Abacha loot: Have we learnt the lessons?

It is 24 years since the maximum ruler and dictator, General Sani Abacha, passed on in strenuous circumstances. Nevertheless, his name continues to resonate in Nigerian diplomacy, particularly in the humongous amount, codenamed ‘Abacha loot’, which the Western countries have been returning to Nigeria in instalments. Only on Tuesday last week, The PUNCH reported the return or the projected return of the sum of $23.4 million to the country in a ceremony attended by that country’s ambassador, Mary Leonard, and the Attorney-General of the Federation and Minister of Justice, Abubakar Malami, SAN. In the case of the United States, the latest reparation brings up to $335 million returned to Nigeria in the last two years.

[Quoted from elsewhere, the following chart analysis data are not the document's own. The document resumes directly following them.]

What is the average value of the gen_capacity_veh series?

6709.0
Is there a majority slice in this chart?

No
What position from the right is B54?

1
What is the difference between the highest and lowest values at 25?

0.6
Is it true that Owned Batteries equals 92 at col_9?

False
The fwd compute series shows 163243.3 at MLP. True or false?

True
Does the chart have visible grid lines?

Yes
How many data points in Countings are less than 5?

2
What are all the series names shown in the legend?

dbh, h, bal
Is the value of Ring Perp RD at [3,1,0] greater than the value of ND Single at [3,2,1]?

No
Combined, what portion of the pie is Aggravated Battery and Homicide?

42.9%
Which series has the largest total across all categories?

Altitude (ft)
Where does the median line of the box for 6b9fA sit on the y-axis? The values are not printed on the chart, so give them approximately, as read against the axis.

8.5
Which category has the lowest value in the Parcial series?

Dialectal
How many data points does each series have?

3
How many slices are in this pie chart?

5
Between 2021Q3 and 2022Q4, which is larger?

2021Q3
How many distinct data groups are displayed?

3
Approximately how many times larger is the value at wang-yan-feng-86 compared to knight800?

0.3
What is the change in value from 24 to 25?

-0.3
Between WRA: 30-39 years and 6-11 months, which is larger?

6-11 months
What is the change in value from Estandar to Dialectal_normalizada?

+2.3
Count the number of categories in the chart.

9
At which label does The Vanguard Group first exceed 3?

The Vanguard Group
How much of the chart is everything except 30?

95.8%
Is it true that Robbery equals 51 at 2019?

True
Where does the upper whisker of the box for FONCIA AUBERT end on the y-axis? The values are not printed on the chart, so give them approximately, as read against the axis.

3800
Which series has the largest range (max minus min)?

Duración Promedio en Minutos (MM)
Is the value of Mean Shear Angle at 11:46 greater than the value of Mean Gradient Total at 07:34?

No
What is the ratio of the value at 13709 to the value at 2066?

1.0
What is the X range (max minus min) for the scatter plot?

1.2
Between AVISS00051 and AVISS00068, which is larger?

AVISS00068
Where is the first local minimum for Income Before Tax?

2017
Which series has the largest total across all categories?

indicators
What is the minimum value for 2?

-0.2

Well known is the fact that as far back as 2018, Switzerland had reportedly returned $1 billion cumulatively as part of the loot warehoused by it. It is also hardly in doubt that up till now, the total figure of the loot returned to Nigeria so far billowed up to $3.65 billion. Were we a country famous for prudent financial management, the assets would have added up to quite something in ameliorating our current economic crisis.

As we all know, looted assets, even when they are returned, can be re-looted in a country like ours with a porous accountability regime where, for example, the former Account-General of the Federation is facing trial for the mysterious disappearance of N109 billion. That tells you that the very factors which created the Abacha loot, 24 years later are still very much with us. So, the nomenclature is a signifier for a country reeking in utter corruption and where government after government have been unable to slay the hydra in spite of several promises. For example, the current President, Major General Muhammadu Buhari (retd.), came to office in 2015 with the exciting slogan “let us kill corruption before corruption kills Nigeria.” The jury is still out on how narrowly Nigeria has avoided being killed by corruption, but if the annual report of Transparency International on anti-corruption is anything to go by, optics apart, very little has changed.